Notation on this matter seems to vary a little.

$$R$$ is used in the context of multiple correlation and is called the "multiple correlation coefficient". It is the correlation between the observed responses $$Y$$ and the $$\hat Y$$ fitted by the model. The $$\hat Y$$ is generally predicted from several predictor variables $$X_i$$, e.g. $$\hat Y = \hat \beta_0 + \hat \beta_1 X_1 + \hat \beta_2 X_2$$ where the intercept and slope coefficients $$\hat \beta_i$$ have been estimated from the data. Note that $$0 \leq R \leq 1$$.

The symbol $$r$$ is the "sample correlation coefficient" used in the bivariate case - i.e. there are two variables, $$X$$ and $$Y$$ - and it usually means the correlation between $$X$$ and $$Y$$ in your sample. You can treat this as an estimate of the correlation $$\rho$$ between the two variables in the wider population. To correlate two variables it is not necessary to identify which one is the predictor and which one is the response. Indeed if you found the correlation between $$Y$$ and $$X$$ it would be the same as the correlation between $$X$$ and $$Y$$, because correlation is symmetric. Note that $$-1 \leq r \leq 1$$ when the symbol $$r$$ is used this way, with $$r < 0$$ (negative correlation) if the two variables have a linearly decreasing relationship (as one goes up, the other tends to go down).

Where the notation becomes inconsistent is when there are two variables, $$X$$ and $$Y$$, and a simple linear regression is performed. This means identifying one variable, $$Y$$, as the response variable, and the other, $$X$$, as the predictor variable, and fitting the model $$\hat Y = \hat \beta_0 + \hat \beta_1 X$$. Some people also use the symbol $$r$$ to indicate the correlation between $$Y$$ and $$\hat Y$$ while others (for consistency with multiple regression) write $$R$$. Note that the correlation between observed and fitted responses is necessarily greater than or equal to zero, provided the model included an intercept term.* This is one reason I don't like the use of the symbol $$r$$ in this case: the correlation between $$X$$ and $$Y$$ might be negative, while the correlation between $$Y$$ and $$\hat Y$$ is positive (in fact it will simply be the modulus of the correlation between $$X$$ and $$Y$$) yet both might be written with the symbol $$r$$. I've seen some textbooks, and Wikipedia articles, switch almost interchangeably between the two meanings of $$r$$ and found it unnecessarily confusing. I prefer to use the symbol $$R$$ for the correlation between $$Y$$ and $$\hat Y$$ in both single and multiple regression.

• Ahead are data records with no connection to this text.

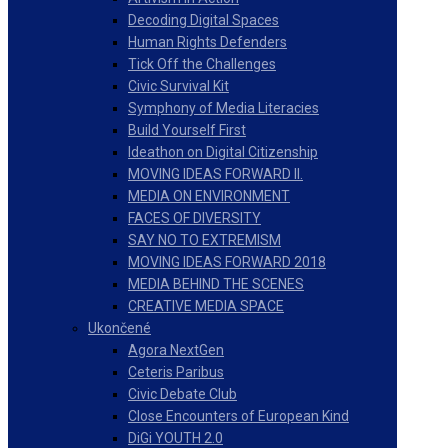
Decoding Digital Spaces
Human Rights Defenders
Tick Off the Challenges
Civic Survival Kit
Symphony of Media Literacies
Build Yourself First
Ideathon on Digital Citizenship
MOVING IDEAS FORWARD II.
MEDIA ON ENVIRONMENT
FACES OF DIVERSITY
SAY NO TO EXTREMISM
MOVING IDEAS FORWARD 2018
MEDIA BEHIND THE SCENES
CREATIVE MEDIA SPACE
Ukončené
Agora NextGen
Ceteris Paribus
Civic Debate Club
Close Encounters of European Kind
DiGi YOUTH 2.0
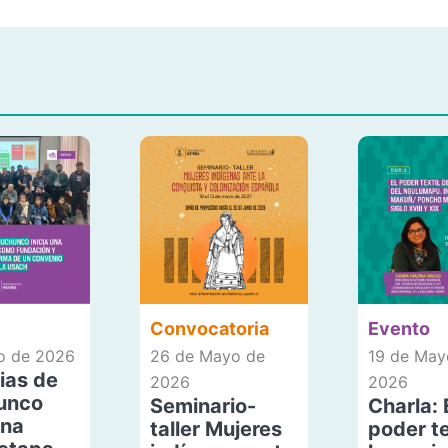
Convocatoria
Evento
io de 2026
26 de Mayo de
19 de May
ias de
2026
2026
unco
Seminario-
Charla: 
una
taller Mujeres
poder te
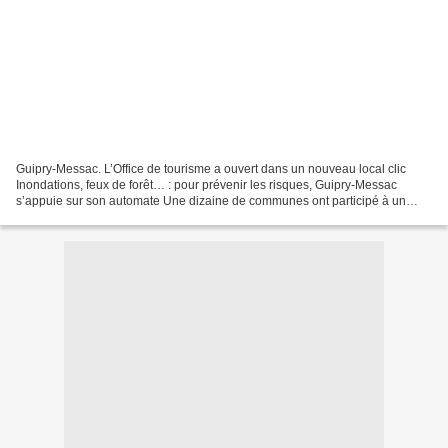
Guipry-Messac. L’Office de tourisme a ouvert dans un nouveau local clic
Inondations, feux de forêt… : pour prévenir les risques, Guipry-Messac
s’appuie sur son automate Une dizaine de communes ont participé à un
temps de sensibilisation à la gestion des...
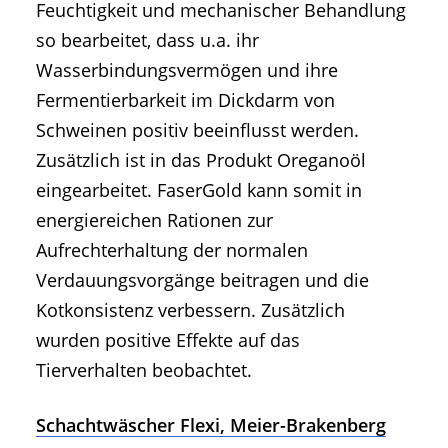
Feuchtigkeit und mechanischer Behandlung
so bearbeitet, dass u.a. ihr
Wasserbindungsvermögen und ihre
Fermentierbarkeit im Dickdarm von
Schweinen positiv beeinflusst werden.
Zusätzlich ist in das Produkt Oreganoöl
eingearbeitet. FaserGold kann somit in
energiereichen Rationen zur
Aufrechterhaltung der normalen
Verdauungsvorgänge beitragen und die
Kotkonsistenz verbessern. Zusätzlich
wurden positive Effekte auf das
Tierverhalten beobachtet.
Schachtwäscher Flexi, Meier-Brakenberg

In both simple and multiple regresion, then so long as there is an intercept term fitted in the model, the $$R$$ between $$Y$$ and $$\hat Y$$ is simply the square root of the coefficient of determination $$R^2$$ (often called "proportion of variance explained" or similar). In the case of simple linear regression specifically, then $$R^2 = r^2$$ where I am writing $$r$$ for the correlation between $$X$$ and $$Y$$, and $$R^2$$ could represent either the coefficient of determination of the regression or the square of the correlation between $$Y$$ and $$\hat Y$$. Since $$-1 \leq r \leq 1$$ and $$0 \leq R \leq 1$$, this means that $$R = |r|$$. So for example, if you get a correlation between $$X$$ and $$Y$$ of $$r=-0.7$$ then the correlation between $$Y$$ and the fitted $$\hat Y$$ from the simple linear regression $$Y = \hat \beta_0 + \hat \beta_1 X$$ would be $$R = 0.7$$ and the coefficient of determination would be $$R^2 = 0.49$$ i.e. almost half of variation in the response would be explained by your model.

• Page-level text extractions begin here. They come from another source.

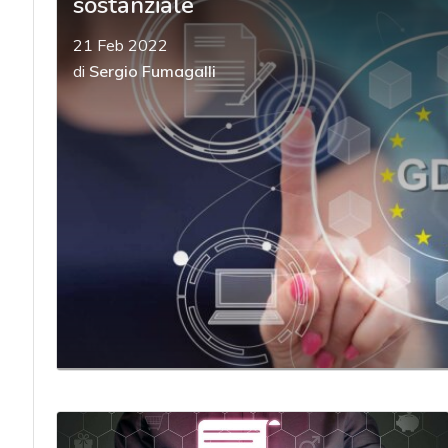
sostanziale
21 Feb 2022
di
Sergio Fumagalli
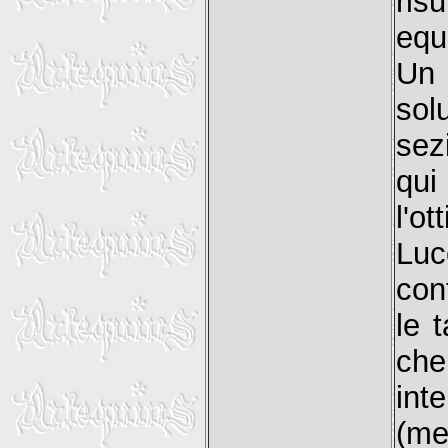
ris
equ
Un 
sol
sez
qu
l'o
Luc
cont
le 
che
int
(me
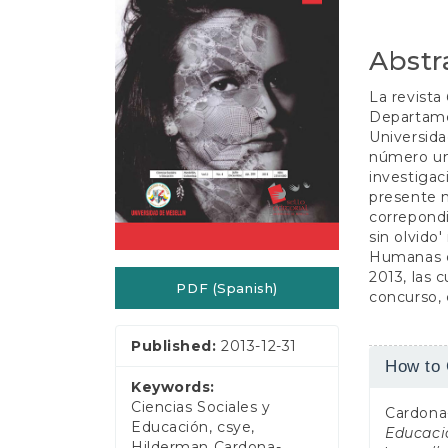
e
n
t
Abstr
S
i
La revista
d
Departame
e
Universida
b
número una
a
investigac
r
presente 
correpondi
sin olvido
Humanas d
2013, las 
PDF (Spanish)
concurso, 
Published:
2013-12-31
Article
How to 
Detail
Keywords:
Ciencias Sociales y
Cardona-
Educación, csye,
Educaci
Hilderman Cardona-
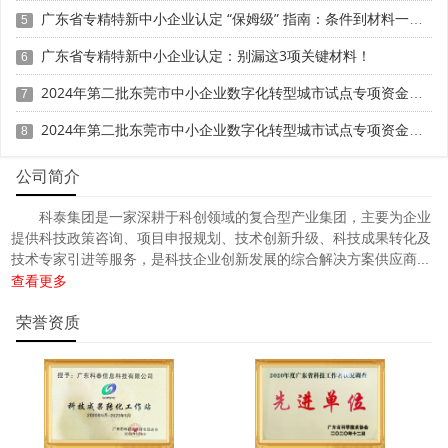
广东省专精特新中小企业认定 “保姆级” 指南：条件到材料一步清
5
广东省专精特新中小企业认定：别漏这3项关键材料！
6
2024年第二批东莞市中小企业数字化转型城市试点专项资金两化融合管理体系贯标项目资助计划
7
2024年第二批东莞市中小企业数字化转型城市试点专项资金两化融合管理体系贯标项目拟资助企业名单的公示
8
公司简介
科泰集团是一家深耕于科创领域的复合型产业集团，主要为企业
提供科技政策咨询、项目申报规划、技术创新升级、科技成果转化及
技术专家引进等服务，是科技企业创新发展的综合解决方案供应商...
查看更多
荣誉资质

If no intercept term was included in the model, then the symbol $$R^2$$ is ambiguous. It is usually intended as the coefficient of determination, but this will generally be calculated in a different way to usual, so take care when reading the output from your statistical software. Then it is no longer the same as the square of the multiple correlation $$R$$, nor in the bivariate case will it equal $$r^2$$! Indeed the coefficient of determination can even become negative when an intercept term is excluded, in which case "R-squared" is clearly a misnomer.

$$(*)$$ It's possible for the correlation between $$y$$ and $$\hat y$$ to become negative if no intercept term is included, e.g. $$\{(0,2), (1,0), (2,1)\}$$ has OLS best-fit $$\hat y = 0.4x$$ without an intercept, and $$\text{Corr}(y, \hat y) = \text{Corr}(x,y) = -0.5$$.